I would like to know if the series $\displaystyle 2\sum_{k=1}^{\infty} |k|^{-r} \cos(kx)$ or $\displaystyle \sum_{k\neq 0} |k|^{-r} e^{ikx}$ (actually they are the same) is convergent, where $0<r<1$, $x\in (-\pi,\pi)$ (one dimension). Let us ignore the point $x=0$. Since if $x=0$, this series is divergent immediately so we do not need to consider the original seires anymore.
The answer is yes but I do not know why.

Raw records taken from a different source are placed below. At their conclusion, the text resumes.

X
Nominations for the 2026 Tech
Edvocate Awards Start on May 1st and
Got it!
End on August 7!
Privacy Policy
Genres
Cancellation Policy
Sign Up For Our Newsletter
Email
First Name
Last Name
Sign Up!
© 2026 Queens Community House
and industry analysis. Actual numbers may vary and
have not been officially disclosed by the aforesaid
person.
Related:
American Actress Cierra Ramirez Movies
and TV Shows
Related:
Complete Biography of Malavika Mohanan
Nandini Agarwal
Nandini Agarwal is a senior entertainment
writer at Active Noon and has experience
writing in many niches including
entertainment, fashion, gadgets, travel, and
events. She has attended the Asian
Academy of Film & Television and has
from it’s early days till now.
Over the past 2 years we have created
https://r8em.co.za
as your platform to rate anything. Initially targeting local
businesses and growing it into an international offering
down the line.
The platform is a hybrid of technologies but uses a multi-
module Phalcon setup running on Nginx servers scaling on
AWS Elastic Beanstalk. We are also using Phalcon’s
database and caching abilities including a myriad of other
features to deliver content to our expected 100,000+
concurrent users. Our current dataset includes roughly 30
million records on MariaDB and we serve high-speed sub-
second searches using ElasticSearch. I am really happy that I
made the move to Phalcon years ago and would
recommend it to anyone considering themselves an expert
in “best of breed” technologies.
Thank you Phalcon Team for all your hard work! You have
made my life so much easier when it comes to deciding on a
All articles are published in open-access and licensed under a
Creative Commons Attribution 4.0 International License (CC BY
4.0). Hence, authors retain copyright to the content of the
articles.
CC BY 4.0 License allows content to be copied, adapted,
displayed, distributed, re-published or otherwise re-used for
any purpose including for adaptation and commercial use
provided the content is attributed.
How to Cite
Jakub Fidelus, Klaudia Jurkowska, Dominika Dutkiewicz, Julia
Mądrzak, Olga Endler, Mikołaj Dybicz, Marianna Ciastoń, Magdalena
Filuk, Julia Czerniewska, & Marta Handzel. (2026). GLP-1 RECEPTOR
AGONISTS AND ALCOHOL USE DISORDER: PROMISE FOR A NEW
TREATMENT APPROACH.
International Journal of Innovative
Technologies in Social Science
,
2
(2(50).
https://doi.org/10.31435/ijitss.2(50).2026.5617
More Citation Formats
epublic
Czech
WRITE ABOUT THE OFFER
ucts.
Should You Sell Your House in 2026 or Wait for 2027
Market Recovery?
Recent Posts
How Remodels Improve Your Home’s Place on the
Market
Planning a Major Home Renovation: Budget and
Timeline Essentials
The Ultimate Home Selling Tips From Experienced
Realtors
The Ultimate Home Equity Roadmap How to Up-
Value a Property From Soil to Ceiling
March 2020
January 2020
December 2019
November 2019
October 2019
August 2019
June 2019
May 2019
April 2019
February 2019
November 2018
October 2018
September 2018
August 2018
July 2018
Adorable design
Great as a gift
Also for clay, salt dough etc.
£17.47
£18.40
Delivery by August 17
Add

Could you tell me which page of the book should I find on this knowledge?
The following things are true:
Let $f(x)$~$\displaystyle \sum_{k=1}^{\infty} k^{-r} \cos(kx), 0<r<1, x \in [-\pi,\pi]$
Then as $\displaystyle \sum_{k=1}^{\infty} k^{-r} \cos(kx)$ converges uniformly on any compact set in $[-\pi, \pi]$ that doesn't contain $0$ (or more generally doesn't contain $2k\pi$ if we extend to the real axis by periodicity), $f$ is continuos except at $0$ (or more generally $2k\pi$).
Since $f(x)=(\Gamma(1-r) \sin\frac{\pi r}{2})x^{r-1}+O(1), 0<r<1$ when $0 <x \le \pi$ and $f$ is even, $f \in L^1[-\pi,\pi]$ and $\displaystyle \sum_{k=1}^{\infty} k^{-r} \cos(kx)$ is its Fourier series
The first claim follows from the usual Dirichlet kernel and summation by parts since $\frac{1}{\sin \frac{x}{2}}$ is uniformly bounded on compact sets in $[-\pi,\pi]$ that do not contain $0$
The second statement is trickier but it follows from the expansion of $\frac{1}{(1-z)^r}$ on $|z|=r<1$ using the usual Binomial formula , estimates for said Binomial coefficients and then taking the limit $r \to 1$ and separating real and imaginary parts (which gives a similar formula for the corresponding $\sin$ series)